We had a problem at work. It was a pretty nice problem to have. We were getting too many job applicants and we needed to screen them quickly. So we put some tests online and pointed the <del>guinea pigs</del> <ins>candidates</ins> at 'em.

We quickly found we had another problem: it was taking a lot of developer time to decide whether we should bring in the furballs for real-life interviews. So one night, while more than a little tipsy, I wrote Smoke.

We let our interview candidates write code in whatever they like: Java, C#, Python, Ruby… I needed a test framework that could handle any language under the sun. At first, I thought about ways to crowbar RSpec into running tests for applications in any and all languages. This was a stupid idea. Eventually I decided the only thing every language has in common is the command line: every language can pretty easily support standard input and output (with the obvious exception of Java, which makes everything difficult).

I have to stress that this is not a replacement for looking over people's code. I've invited people for further interview even when failed every one of my test cases, because they understood the problem and mostly solved it. Similarly, someone that passes every case but writes Python like people wrote C in the 80s makes me very sad, despite all the green output from Smoke.

Contributing

Issues and pull requests are very welcome. Please don't hesitate.

Developers of Smoke pledge to follow the Contributor Covenant.
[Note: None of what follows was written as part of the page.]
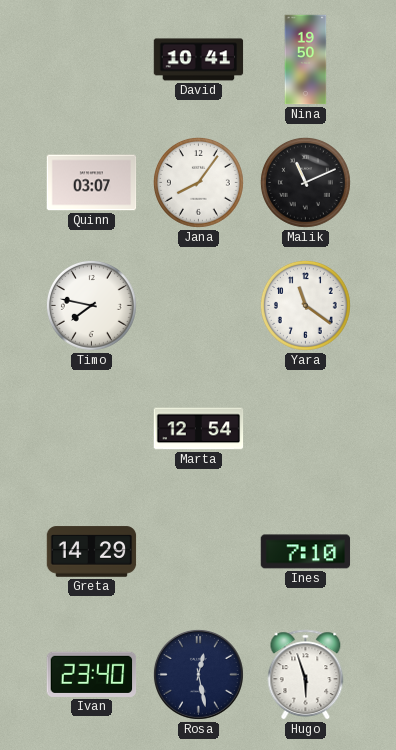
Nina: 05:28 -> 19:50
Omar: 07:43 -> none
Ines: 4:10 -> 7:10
You will need to set up Nix as above, and enter a Nix shell with nix-shell, or use lorri with direnv.

We dog-food. Smoke is tested using itself.
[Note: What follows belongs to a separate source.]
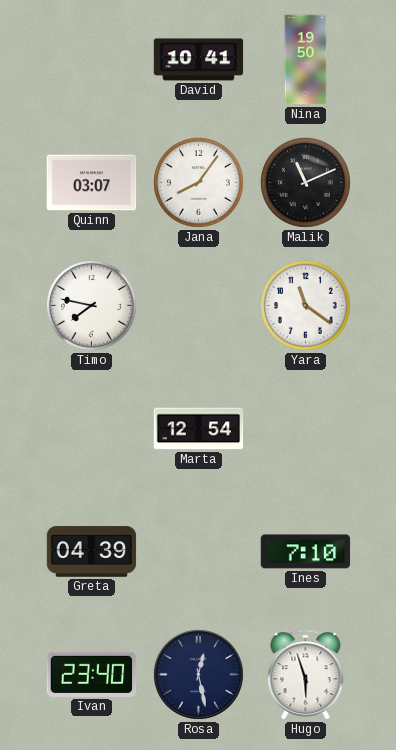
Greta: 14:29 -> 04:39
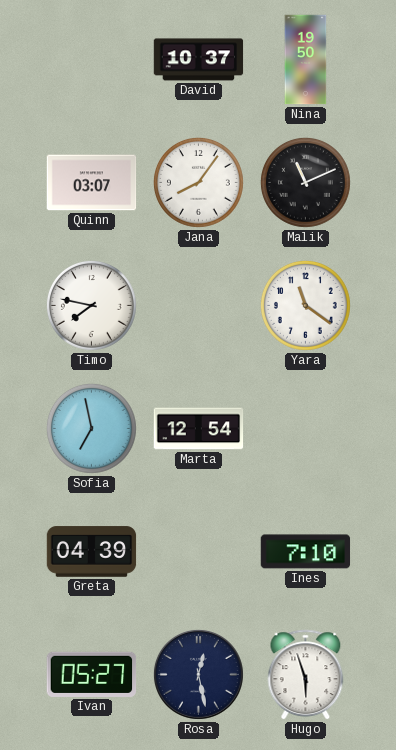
David: 10:41 -> 10:37
Sofia: none -> 6:58
Ivan: 23:40 -> 05:27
Before committing, these commands should be run, and any failures should be fixed:

cabal v2-update # Update the Cabal packages.
make reformat   # Reformats the code using ormolu and nixpkgs-fmt.
make build      # Builds the application using Cabal.
make test       # Run the unit tests.
make spec       # Tests the application using itself, with the tests in the "spec" directory.
make lint       # Lints the code using HLint.

(You can typically just run make reformat check to trigger them all.)

Some development tools, such as ormolu, don't work on Windows, so we encourage you to develop on a Nix-compatible environment. However, if you need to write or test some code on Windows, you can always read the Makefile to figure out what commands to run.

Smoke should work on Linux and macOS without any issue. Almost all features should also work on Windows, with the exception of allowing scripts as commands. This is due to a (quite reasonable) limitation of Windows; you can't make text files executable.